- [What this task involves]: Quote every line of each of the records below verbatim, in the order given.

Saved data entries:
---------------

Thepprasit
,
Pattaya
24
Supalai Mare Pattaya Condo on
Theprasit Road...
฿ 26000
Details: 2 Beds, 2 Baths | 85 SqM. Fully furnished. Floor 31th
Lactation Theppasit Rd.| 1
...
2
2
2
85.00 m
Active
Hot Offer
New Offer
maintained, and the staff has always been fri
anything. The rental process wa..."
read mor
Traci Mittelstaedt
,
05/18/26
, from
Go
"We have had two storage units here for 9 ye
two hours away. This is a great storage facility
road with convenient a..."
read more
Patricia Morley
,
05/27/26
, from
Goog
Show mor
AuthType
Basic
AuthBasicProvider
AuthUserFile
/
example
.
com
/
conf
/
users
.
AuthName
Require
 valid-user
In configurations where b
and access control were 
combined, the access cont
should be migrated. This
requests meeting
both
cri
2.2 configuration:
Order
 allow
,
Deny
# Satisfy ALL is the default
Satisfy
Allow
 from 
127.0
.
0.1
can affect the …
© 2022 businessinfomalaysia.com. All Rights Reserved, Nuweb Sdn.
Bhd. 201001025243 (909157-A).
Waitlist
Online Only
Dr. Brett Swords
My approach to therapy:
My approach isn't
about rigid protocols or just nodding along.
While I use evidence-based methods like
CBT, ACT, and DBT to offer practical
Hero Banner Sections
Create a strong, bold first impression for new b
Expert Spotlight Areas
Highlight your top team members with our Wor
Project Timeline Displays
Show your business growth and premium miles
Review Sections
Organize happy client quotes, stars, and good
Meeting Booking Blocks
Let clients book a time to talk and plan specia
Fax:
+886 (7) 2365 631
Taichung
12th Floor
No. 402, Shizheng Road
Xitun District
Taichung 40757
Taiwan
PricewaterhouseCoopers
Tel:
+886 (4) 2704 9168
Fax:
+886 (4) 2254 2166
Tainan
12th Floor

---------------

- [Output of the exercise]:
Thepprasit
,
Pattaya
24
Supalai Mare Pattaya Condo on
Theprasit Road...
฿ 26000
Details: 2 Beds, 2 Baths | 85 SqM. Fully furnished. Floor 31th
Lactation Theppasit Rd.| 1
...
2
2
2
85.00 m
Active
Hot Offer
New Offer
maintained, and the staff has always been fri
anything. The rental process wa..."
read mor
Traci Mittelstaedt
,
05/18/26
, from
Go
"We have had two storage units here for 9 ye
two hours away. This is a great storage facility
road with convenient a..."
read more
Patricia Morley
,
05/27/26
, from
Goog
Show mor
AuthType
Basic
AuthBasicProvider
AuthUserFile
/
example
.
com
/
conf
/
users
.
AuthName
Require
 valid-user
In configurations where b
and access control were 
combined, the access cont
should be migrated. This
requests meeting
both
cri
2.2 configuration:
Order
 allow
,
Deny
# Satisfy ALL is the default
Satisfy
Allow
 from 
127.0
.
0.1
can affect the …
© 2022 businessinfomalaysia.com. All Rights Reserved, Nuweb Sdn.
Bhd. 201001025243 (909157-A).
Waitlist
Online Only
Dr. Brett Swords
My approach to therapy:
My approach isn't
about rigid protocols or just nodding along.
While I use evidence-based methods like
CBT, ACT, and DBT to offer practical
Hero Banner Sections
Create a strong, bold first impression for new b
Expert Spotlight Areas
Highlight your top team members with our Wor
Project Timeline Displays
Show your business growth and premium miles
Review Sections
Organize happy client quotes, stars, and good
Meeting Booking Blocks
Let clients book a time to talk and plan specia
Fax:
+886 (7) 2365 631
Taichung
12th Floor
No. 402, Shizheng Road
Xitun District
Taichung 40757
Taiwan
PricewaterhouseCoopers
Tel:
+886 (4) 2704 9168
Fax:
+886 (4) 2254 2166
Tainan
12th Floor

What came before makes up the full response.